Direction:
Copy the lines from the one containing "order: Apiales" through the end of the records, both included, and give only those lines.

Data records
..............................
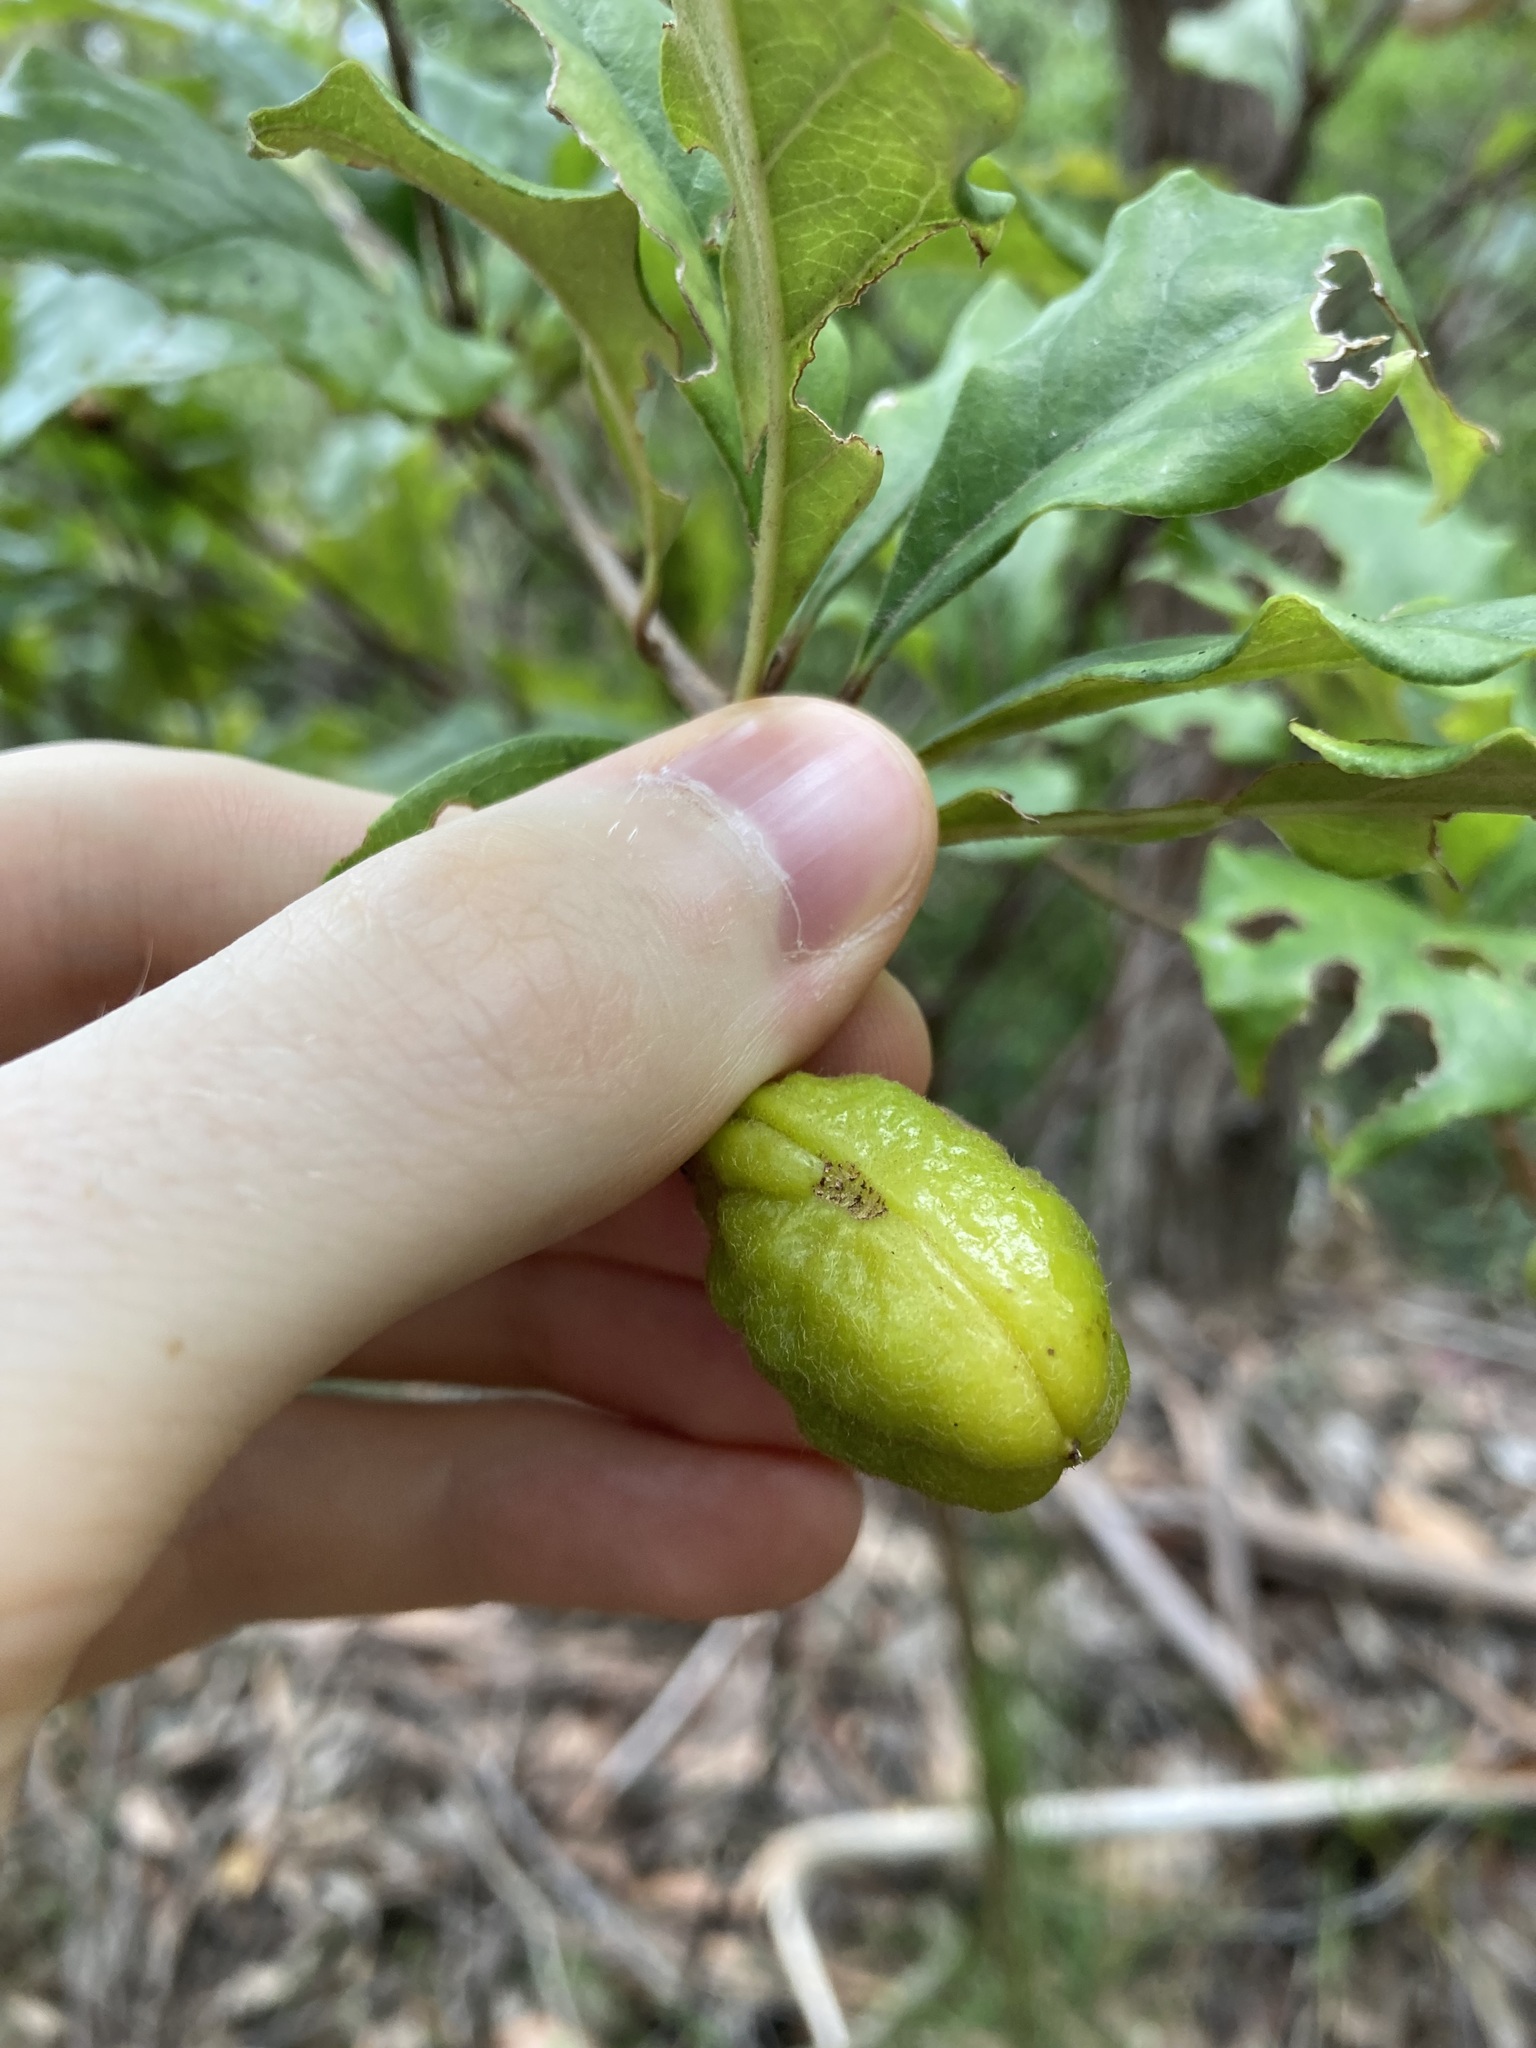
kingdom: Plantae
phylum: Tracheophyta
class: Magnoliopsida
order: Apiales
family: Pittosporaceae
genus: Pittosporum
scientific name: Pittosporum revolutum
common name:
..............................
The response:
order: Apiales
family: Pittosporaceae
genus: Pittosporum
scientific name: Pittosporum revolutum
common name:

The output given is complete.